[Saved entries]
=== Begin Enclosure ===
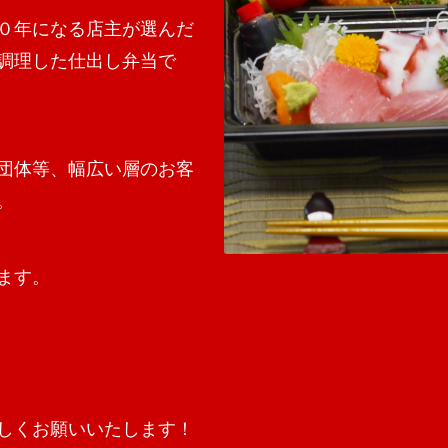
０年になる店主が選んだ
調理した仕出し弁当で
団体等、幅広い層のお客
。
ます。
しくお願いいたします！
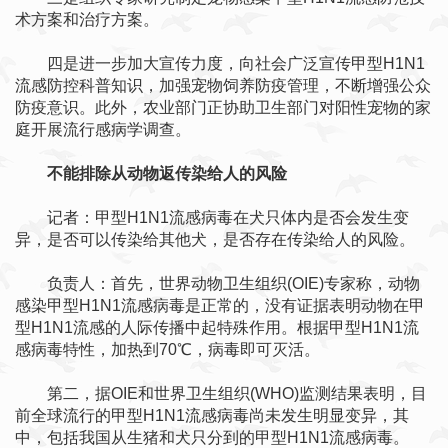
术方案和治疗方案。
四是进一步加大宣传力度，向社会广泛宣传甲型H1N1
流感防控科普知识，加强宠物饲养防疫管理，不断增强公众
防疫意识。此外，农业部门正协助卫生部门对阳性宠物的家
庭开展流行感病学调查。
不能排除从动物返传染给人的风险
记者：甲型H1N1流感病毒在犬只体内是否会发生变
异，是否可以传染给其他犬，是否存在传染给人的风险。
负责人：首先，世界动物卫生组织(OIE)专家称，动物
感染甲型H1N1流感病毒是正常的，没有证据表明动物在甲
型H1N1流感的人际传播中起特殊作用。根据甲型H1N1流
感病毒特性，加热到70℃，病毒即可灭活。
第二，据OIE和世界卫生组织(WHO)监测结果表明，目
前全球流行的甲型H1N1流感病毒尚未发生明显变异，其
中，包括我国从生猪和犬只分到的甲型H1N1流感病毒。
=== End Enclosure ===
» **WORK TO COMPLETE**
The pictures alone are to be left out when the data above is copied; all else must match exactly.

» **RESULT OF THIS EXERCISE**
０年になる店主が選んだ
調理した仕出し弁当で
団体等、幅広い層のお客
。
ます。
しくお願いいたします！
术方案和治疗方案。
四是进一步加大宣传力度，向社会广泛宣传甲型H1N1
流感防控科普知识，加强宠物饲养防疫管理，不断增强公众
防疫意识。此外，农业部门正协助卫生部门对阳性宠物的家
庭开展流行感病学调查。
不能排除从动物返传染给人的风险
记者：甲型H1N1流感病毒在犬只体内是否会发生变
异，是否可以传染给其他犬，是否存在传染给人的风险。
负责人：首先，世界动物卫生组织(OIE)专家称，动物
感染甲型H1N1流感病毒是正常的，没有证据表明动物在甲
型H1N1流感的人际传播中起特殊作用。根据甲型H1N1流
感病毒特性，加热到70℃，病毒即可灭活。
第二，据OIE和世界卫生组织(WHO)监测结果表明，目
前全球流行的甲型H1N1流感病毒尚未发生明显变异，其
中，包括我国从生猪和犬只分到的甲型H1N1流感病毒。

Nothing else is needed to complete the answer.